The first season I found dragged a little, after the initial episodes on forming a government. While it seems reasonable to include a plotline on the family strains that being a prime minister might involve, it felt by the end that I was just watching a sitcom whose main character happened to be prime minister. More like 1600 Penn, which is not a show that I’m interested in.

But it picks up in season two. There are episodes that centre around genuine political, policy questions. What should the government do on troop commitment in Iraq? How should it manage relations with Greenland and the US? (Although possibly the latter was season one). What happens when your junior coalition partner is having a leadership coup? Those are all interesting stories, and I’m enjoying see them play out.

It’s still TV, and if you wanted to there are multiple holes that could be poked. But it’s fun, and I’m enjoying it.

Reading

While I’ve been reading a lot of stuff that I’ve really enjoyed, one or two books have been less exciting.

Why Labor should savour its Greens was disappointing. Given the contentiousness of the thesis in his title, I expected a lot more. Certainly there’s a whole set of complex political issues here. Instead, this turns out to be mostly a dry, and somewhat superficial reading of both their policy platforms; and it wasn’t at all insightful. In making voting decisions, reading policy platforms is a good way to find the concrete statements political parties have made, and which are likely to inform their decisions. But this book doesn’t make for gripping reading, and I don’t think it adds much to the debate.

Courtiers: The Secret History of the Georgian Court has an intriguing premise. And the book has strong points; Worsley has done well in researching a range of courtiers, pulling together material from a whole range of sources to tell stories about individuals in a sympathetic and approachable way.

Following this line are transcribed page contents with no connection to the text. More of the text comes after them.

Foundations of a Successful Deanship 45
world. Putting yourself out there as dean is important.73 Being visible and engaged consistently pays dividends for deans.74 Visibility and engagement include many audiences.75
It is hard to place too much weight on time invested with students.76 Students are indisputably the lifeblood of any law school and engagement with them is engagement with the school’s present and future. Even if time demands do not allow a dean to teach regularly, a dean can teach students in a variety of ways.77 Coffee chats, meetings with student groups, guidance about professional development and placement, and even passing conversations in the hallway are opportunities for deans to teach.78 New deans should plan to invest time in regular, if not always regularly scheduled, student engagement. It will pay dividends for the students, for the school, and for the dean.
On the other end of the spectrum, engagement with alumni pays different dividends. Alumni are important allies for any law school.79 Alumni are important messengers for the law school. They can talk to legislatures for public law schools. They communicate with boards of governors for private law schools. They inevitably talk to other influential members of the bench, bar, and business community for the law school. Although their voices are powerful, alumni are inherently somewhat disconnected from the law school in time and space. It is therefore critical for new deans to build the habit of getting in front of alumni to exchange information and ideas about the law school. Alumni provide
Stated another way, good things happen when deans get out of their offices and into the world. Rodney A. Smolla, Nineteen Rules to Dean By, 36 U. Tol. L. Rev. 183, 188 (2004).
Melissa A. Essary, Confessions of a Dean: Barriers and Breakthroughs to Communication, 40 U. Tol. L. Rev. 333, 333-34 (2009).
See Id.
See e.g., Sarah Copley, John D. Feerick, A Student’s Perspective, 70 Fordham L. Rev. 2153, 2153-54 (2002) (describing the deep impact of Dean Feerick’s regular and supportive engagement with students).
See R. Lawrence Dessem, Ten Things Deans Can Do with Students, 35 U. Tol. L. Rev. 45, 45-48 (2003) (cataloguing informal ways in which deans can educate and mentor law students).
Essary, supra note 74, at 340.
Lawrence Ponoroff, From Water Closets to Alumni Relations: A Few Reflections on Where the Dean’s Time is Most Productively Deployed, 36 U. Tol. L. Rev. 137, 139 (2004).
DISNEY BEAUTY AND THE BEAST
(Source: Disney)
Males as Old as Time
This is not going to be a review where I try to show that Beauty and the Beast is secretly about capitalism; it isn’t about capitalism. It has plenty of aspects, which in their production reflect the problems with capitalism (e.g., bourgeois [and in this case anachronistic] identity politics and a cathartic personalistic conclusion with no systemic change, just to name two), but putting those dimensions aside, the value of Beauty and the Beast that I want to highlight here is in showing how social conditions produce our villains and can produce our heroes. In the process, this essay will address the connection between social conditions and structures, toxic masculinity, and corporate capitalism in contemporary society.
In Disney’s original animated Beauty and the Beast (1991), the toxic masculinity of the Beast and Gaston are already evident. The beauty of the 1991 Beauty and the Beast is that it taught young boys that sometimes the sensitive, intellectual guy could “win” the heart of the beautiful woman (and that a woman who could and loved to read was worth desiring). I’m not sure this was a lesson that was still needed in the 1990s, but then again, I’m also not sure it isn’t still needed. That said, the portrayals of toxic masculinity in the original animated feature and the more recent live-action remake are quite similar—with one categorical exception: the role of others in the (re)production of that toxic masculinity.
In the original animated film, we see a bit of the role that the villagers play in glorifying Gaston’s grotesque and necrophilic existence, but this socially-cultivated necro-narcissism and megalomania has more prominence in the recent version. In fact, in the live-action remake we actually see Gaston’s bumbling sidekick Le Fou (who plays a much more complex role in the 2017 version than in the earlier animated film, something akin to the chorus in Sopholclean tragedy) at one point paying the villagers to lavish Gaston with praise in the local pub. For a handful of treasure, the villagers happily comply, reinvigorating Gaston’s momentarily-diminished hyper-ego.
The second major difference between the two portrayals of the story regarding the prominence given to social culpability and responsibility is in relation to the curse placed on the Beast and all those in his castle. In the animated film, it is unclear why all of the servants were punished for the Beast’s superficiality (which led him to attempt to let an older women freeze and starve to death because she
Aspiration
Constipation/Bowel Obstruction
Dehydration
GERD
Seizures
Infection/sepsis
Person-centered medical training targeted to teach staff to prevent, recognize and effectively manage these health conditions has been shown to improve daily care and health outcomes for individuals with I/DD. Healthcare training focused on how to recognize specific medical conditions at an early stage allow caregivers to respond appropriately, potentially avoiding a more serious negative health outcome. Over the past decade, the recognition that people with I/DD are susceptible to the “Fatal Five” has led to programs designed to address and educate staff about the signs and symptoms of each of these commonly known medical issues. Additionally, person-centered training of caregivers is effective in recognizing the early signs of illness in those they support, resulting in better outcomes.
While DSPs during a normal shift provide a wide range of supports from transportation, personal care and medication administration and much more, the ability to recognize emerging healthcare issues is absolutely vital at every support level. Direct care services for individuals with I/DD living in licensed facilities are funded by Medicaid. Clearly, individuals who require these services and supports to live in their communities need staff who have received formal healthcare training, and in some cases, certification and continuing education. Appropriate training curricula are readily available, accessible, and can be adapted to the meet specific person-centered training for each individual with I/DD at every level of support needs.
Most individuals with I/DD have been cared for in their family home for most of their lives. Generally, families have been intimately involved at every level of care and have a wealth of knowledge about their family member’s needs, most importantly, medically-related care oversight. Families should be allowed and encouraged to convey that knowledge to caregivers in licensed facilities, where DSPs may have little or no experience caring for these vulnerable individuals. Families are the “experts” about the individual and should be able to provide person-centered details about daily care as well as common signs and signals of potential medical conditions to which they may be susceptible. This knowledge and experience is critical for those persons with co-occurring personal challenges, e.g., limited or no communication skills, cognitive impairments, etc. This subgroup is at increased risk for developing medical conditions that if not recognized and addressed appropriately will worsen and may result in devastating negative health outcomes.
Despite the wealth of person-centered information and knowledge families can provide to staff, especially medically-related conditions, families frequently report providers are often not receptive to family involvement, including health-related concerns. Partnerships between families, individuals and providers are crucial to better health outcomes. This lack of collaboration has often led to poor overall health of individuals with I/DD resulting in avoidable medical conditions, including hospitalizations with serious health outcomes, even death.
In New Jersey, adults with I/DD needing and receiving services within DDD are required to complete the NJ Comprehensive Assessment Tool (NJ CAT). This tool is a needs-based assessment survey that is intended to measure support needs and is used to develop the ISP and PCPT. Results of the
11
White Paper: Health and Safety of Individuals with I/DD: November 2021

There were two weaknesses that bothered me though. One was that she has a researcher’s tendency to want to make use of everything she’d found; it felt at times as though it was a catalogue of factoids. Which tied in at times to her other weakness, which was not stepping back often enough, to show what an individual’s experience might reveal about society, or -what I was most interested in – the court. I felt as though I had an insight into the challenges of a few people in her story, but not genuinely into how the court as a whole might function, or even what defined a ‘court’ as such.